→ **Task instructions**
Please reproduce exactly the line that contains "ram[addr0] <= d0;" and every line after it through the end of the records below, adding nothing else.

[Design files in plain text]
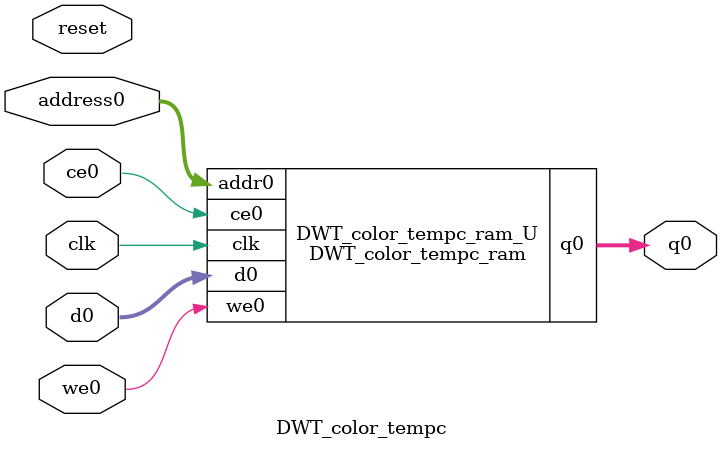
<source format=v>
`timescale 1 ns / 1 ps
module DWT_color_tempc_ram (addr0, ce0, d0, we0, q0,  clk);

parameter DWIDTH = 32;
parameter AWIDTH = 7;
parameter MEM_SIZE = 120;

input[AWIDTH-1:0] addr0;
input ce0;
input[DWIDTH-1:0] d0;
input we0;
output reg[DWIDTH-1:0] q0;
input clk;

(* ram_style = "block" *)reg [DWIDTH-1:0] ram[0:MEM_SIZE-1];




always @(posedge clk)  
begin 
    if (ce0) 
    begin
        if (we0) 
        begin 
            ram[addr0] <= d0; 
        end 
        q0 <= ram[addr0];
    end
end


endmodule

`timescale 1 ns / 1 ps
module DWT_color_tempc(
    reset,
    clk,
    address0,
    ce0,
    we0,
    d0,
    q0);

parameter DataWidth = 32'd32;
parameter AddressRange = 32'd120;
parameter AddressWidth = 32'd7;
input reset;
input clk;
input[AddressWidth - 1:0] address0;
input ce0;
input we0;
input[DataWidth - 1:0] d0;
output[DataWidth - 1:0] q0;



DWT_color_tempc_ram DWT_color_tempc_ram_U(
    .clk( clk ),
    .addr0( address0 ),
    .ce0( ce0 ),
    .we0( we0 ),
    .d0( d0 ),
    .q0( q0 ));

endmodule


</source>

→ **Exercise answer**
            ram[addr0] <= d0; 
        end 
        q0 <= ram[addr0];
    end
end


endmodule

`timescale 1 ns / 1 ps
module DWT_color_tempc(
    reset,
    clk,
    address0,
    ce0,
    we0,
    d0,
    q0);

parameter DataWidth = 32'd32;
parameter AddressRange = 32'd120;
parameter AddressWidth = 32'd7;
input reset;
input clk;
input[AddressWidth - 1:0] address0;
input ce0;
input we0;
input[DataWidth - 1:0] d0;
output[DataWidth - 1:0] q0;



DWT_color_tempc_ram DWT_color_tempc_ram_U(
    .clk( clk ),
    .addr0( address0 ),
    .ce0( ce0 ),
    .we0( we0 ),
    .d0( d0 ),
    .q0( q0 ));

endmodule


</source>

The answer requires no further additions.